Ask a friend or family member for a loan ifyou can't get a loan anywhere else. Bedetermined to repay it, though, and haveall the terms in writing. Avoid ruining yourrelationship with a loved one at all costs.

When meeting with a debt consolidation company, you should ask about any fees that they maycharge. You should be well aware of what you will be charged. The services for your consolidationmust be completed before a professional service can ask for payment. Don't agree to pay them feesto set up your account.

Is debt management a viable alternative? Paying your debts off in full will be better for your creditscore. Just find a good firm to negotiate lower interest rates on your behalf.

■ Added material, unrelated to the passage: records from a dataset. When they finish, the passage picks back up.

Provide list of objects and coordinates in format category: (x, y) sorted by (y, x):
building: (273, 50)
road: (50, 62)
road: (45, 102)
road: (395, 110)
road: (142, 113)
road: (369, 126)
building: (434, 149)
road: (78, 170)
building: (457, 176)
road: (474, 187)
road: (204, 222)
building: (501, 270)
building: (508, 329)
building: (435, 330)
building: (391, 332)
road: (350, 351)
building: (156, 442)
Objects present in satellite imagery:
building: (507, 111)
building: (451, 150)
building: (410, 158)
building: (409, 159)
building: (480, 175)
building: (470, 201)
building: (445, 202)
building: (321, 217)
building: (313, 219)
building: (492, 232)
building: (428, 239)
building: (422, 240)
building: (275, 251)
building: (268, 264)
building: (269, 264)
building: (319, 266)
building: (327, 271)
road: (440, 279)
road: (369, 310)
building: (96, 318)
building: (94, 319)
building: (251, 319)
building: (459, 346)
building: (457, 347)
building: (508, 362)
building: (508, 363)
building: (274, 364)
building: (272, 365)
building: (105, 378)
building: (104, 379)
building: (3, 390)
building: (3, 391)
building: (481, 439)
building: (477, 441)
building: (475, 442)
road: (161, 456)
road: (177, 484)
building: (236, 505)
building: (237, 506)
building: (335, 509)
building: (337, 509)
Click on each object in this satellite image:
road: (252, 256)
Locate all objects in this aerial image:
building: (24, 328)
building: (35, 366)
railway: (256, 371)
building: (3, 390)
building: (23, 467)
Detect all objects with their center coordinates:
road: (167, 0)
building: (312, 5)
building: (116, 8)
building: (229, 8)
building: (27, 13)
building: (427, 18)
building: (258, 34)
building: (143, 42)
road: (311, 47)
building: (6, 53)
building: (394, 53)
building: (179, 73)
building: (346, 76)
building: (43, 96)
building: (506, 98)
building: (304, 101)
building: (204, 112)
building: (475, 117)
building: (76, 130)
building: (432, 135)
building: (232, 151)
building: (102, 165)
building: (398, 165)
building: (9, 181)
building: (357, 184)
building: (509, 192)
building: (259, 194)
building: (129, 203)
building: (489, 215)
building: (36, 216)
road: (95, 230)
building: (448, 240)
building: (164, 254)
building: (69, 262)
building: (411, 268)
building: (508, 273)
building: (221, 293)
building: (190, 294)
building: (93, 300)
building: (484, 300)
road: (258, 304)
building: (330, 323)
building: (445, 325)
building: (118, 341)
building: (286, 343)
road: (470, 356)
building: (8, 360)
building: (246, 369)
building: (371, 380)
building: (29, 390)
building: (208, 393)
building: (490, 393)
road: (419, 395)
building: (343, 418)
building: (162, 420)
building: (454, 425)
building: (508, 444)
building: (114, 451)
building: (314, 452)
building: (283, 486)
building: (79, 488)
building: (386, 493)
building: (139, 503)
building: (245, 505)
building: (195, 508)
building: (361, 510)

Debt consolidation agreements in the context of Chapter 13 bankruptcies may help you hang ontoreal estate. If you are able to pay debts off within 5 years, you can usually keep your personalproperty. You can sometimes even qualify for having interest eradicated while paying your debt off.

Debt consolidation may be just the thing that you've been looking for to help with your financialproblems. Right now you may be dealing with numerous phone calls from debt collectors, and it'salways a hassle because the funds just aren't there. This is when debt consolidation can help. Utilizeall the great knowledge provided here so that you stay smart when using debt consolidation.